Sin saberlo, sin ni siquiera imaginarlo, Fefita convierte en realidad lo que el artista se imaginó. Aquí, en el corazón del Cibao, García Márquez vuelve a estar en lo cierto y la imaginación acaba de perder otra de sus eternas batallas con la realidad.

Justo en la entrada de la sala de Antropología del Centro León, donde se exhibe la exposición Signos de identidad, hay una frase de Gabriel García Márquez. “Yo nací y crecí en el Caribe: centro de gravedad de lo increíble –sentencia el autor de Cien años de soledad–. Lo conozco país por país, isla por isla, y tal vez de allí provenga mi frustración de que nunca se me ha ocurrido nada ni he podido hacer nada que sea más asombroso que la realidad…”. A pocos pasos de esa leyenda, después de vadear un barco imaginario de Sacha Tebó –hecho con los restos de un trapiche y con los yugos que rememoran viejas zafras y antiguos dolores–, se entra a la sala de Exposiciones Temporales donde se exhibe la exposición Que no me quiten lo pintao. Los códigos visuales del merengue. Un cuadro de esa exposición y unos carteles que acaban de emplazar en la ciudad de Santiago, le dan la razón a García Márquez, hacen que su frase sea más realista aún.

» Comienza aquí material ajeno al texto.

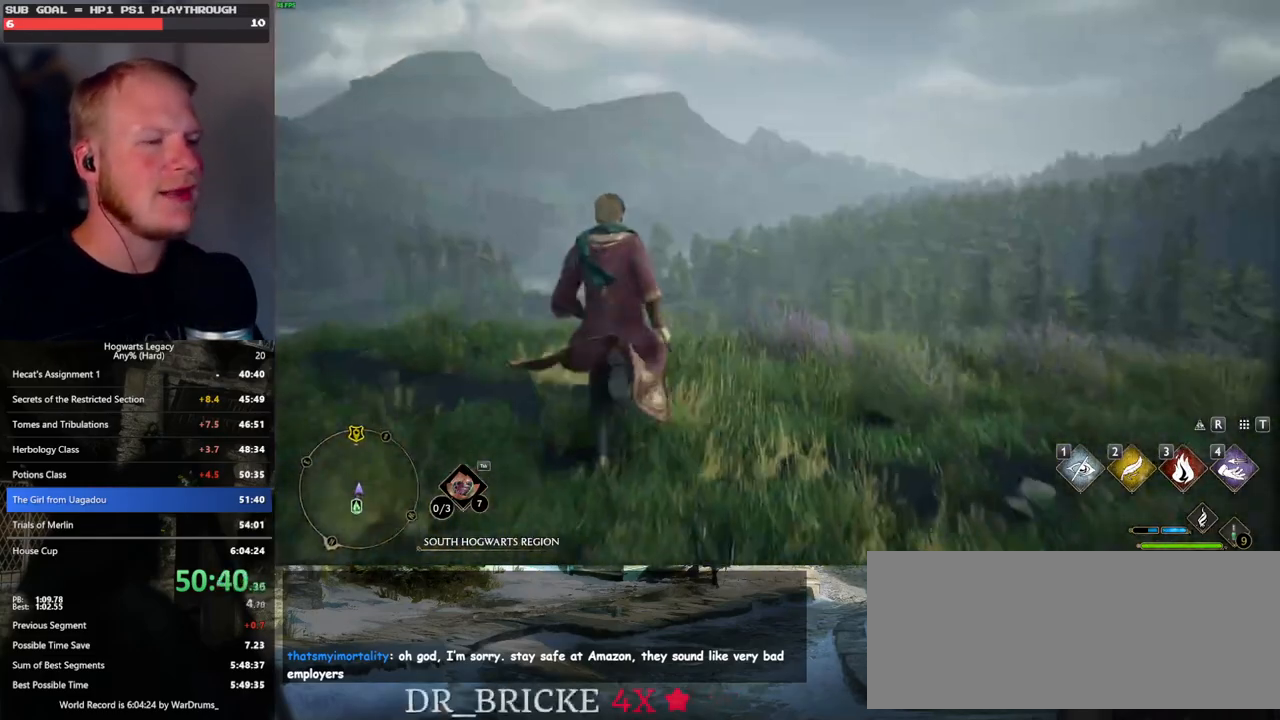
{"keys": ["w"], "mouse": [], "events": []}
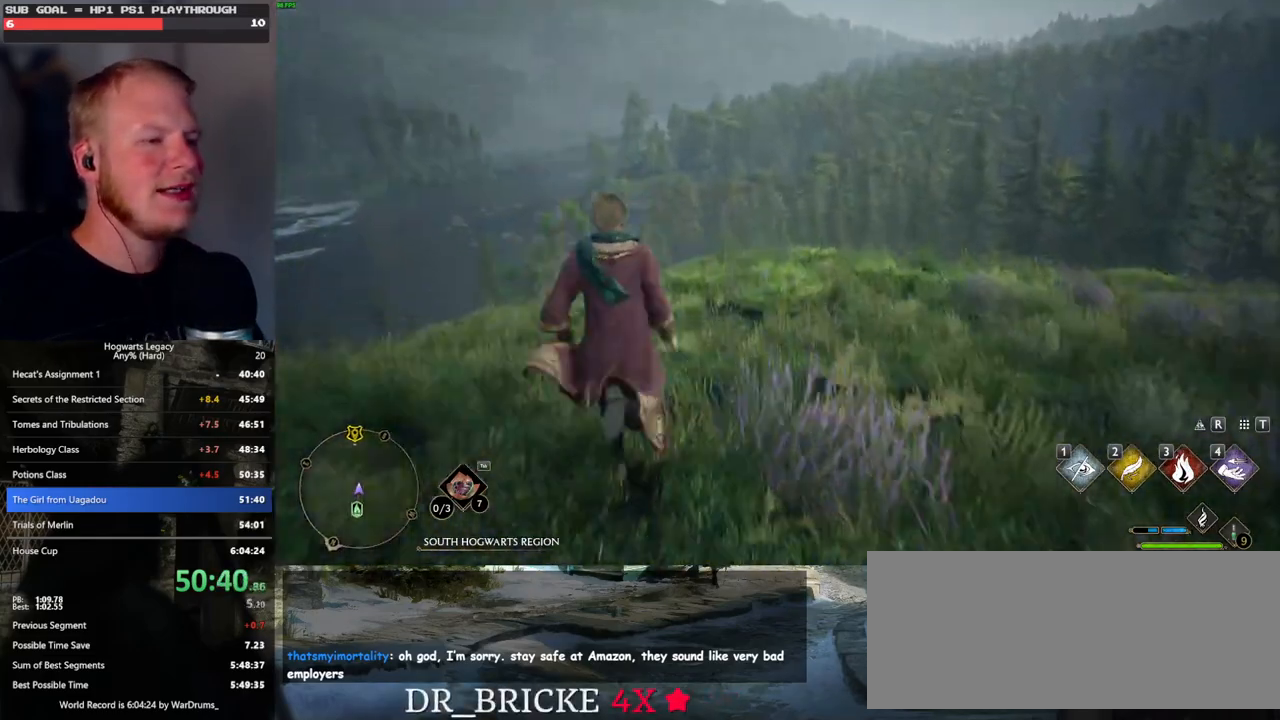
{"keys": ["w"], "mouse": [], "events": []}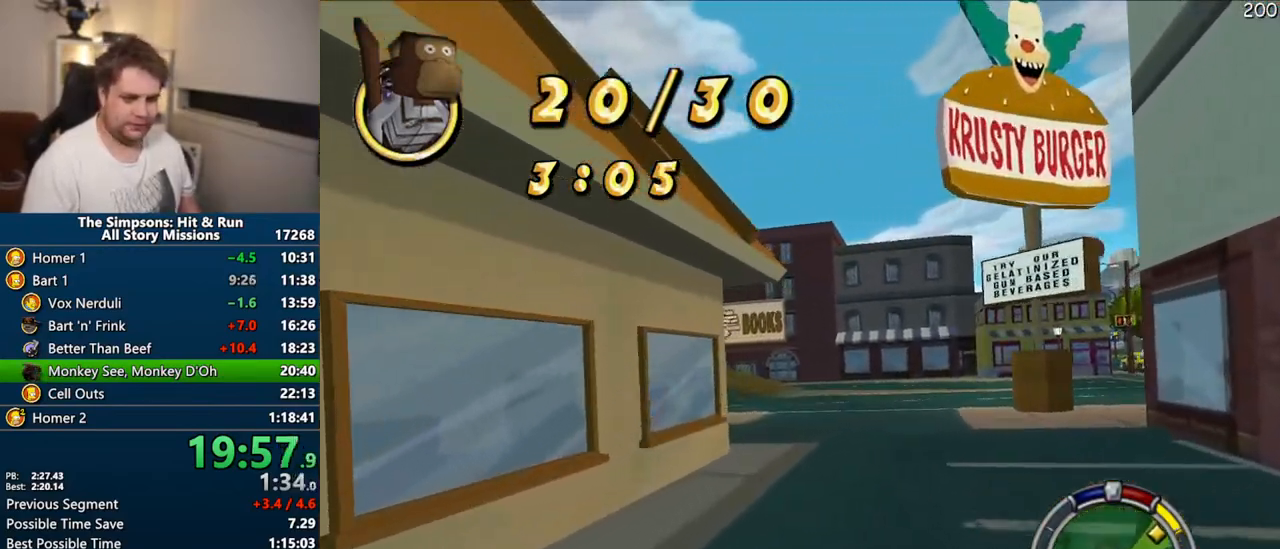
Gameplay with a controller (PlayStation layout); each line is a JSON object with the inputs held at the frame after it. "events" lists button and stick changes between this image and that frame as [ms after this image, input, new state], when the widget could be followed in between. Not read: L3 R3.
{"buttons": [], "left_stick": "right", "right_stick": "center", "events": [[67, "left_stick", "right"], [450, "CROSS", "up"]]}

Casi al final de Que no me quiten lo pintao, justo antes de una pareja de pies que Quisqueya Henríquez filmó marcando en silencio el más estruendoso de los merengues, hay una obra de Chiqui Mendoza donde aparece, sobre una lona de camionero, rodeada por varios chivos sin ley, Fefita la Grande. La Vieja Fefa parece vista por un espejo empañado, acaso el mismo a través del cual miraba hacia atrás el camionero que abandonó la lona para que se convirtiera en obra, en objeto de culto. Fefita no dice nada, posa en silencio, con uno de los ajuares que vistió en su calendario. Con las manos en la cintura, la merenguera permanece inmóvil, mientras el acordeón del hijo de Ñico Lora se escucha del otro lado, haciéndole compañía a un Tin Pichardo que baila sin cesar.

Los chivos sin ley acechan a Fefita, asedian su cuerpo semidesnudo. Chivos linieros al fin, conocen a la acordeonista mejor que nadie; por eso tratan de subir por su cuerpo como si fuera un pedazo de monte. Para entrar a Que no me quiten lo pintao, hay que salvar un túnel hecho con anuncios de sacos, de esos que avisan todas las fiestas típicas del Cibao. En varios de ellos, Fefita convida. Su nombre se repite tanto, que da la impresión de que podrá estar en varios sitios a la vez.

Hoy han amanecido en Santiago una infinidad de carteles con el anuncio del nuevo calendario de la merenguera. Ahora, envuelta en una nube de espuma, la Vieja Fefa posa imperturbable. Una y otra vez se suceden sus imágenes por toda la ciudad. Una de las vallas está emplazada dentro de un hierbazal y cuatro chivos sin ley pastaban a su alrededor. Sin saberlo, sin ni siquiera imaginarlo, Fefita convierte en realidad lo que el artista se imaginó. Aquí, en el corazón del Cibao, García Márquez vuelve a estar en lo cierto y la imaginación acaba de perder otra de sus eternas batallas con la realidad. Una vez más, la verdad simple y llana deja sin argumentos al asombro.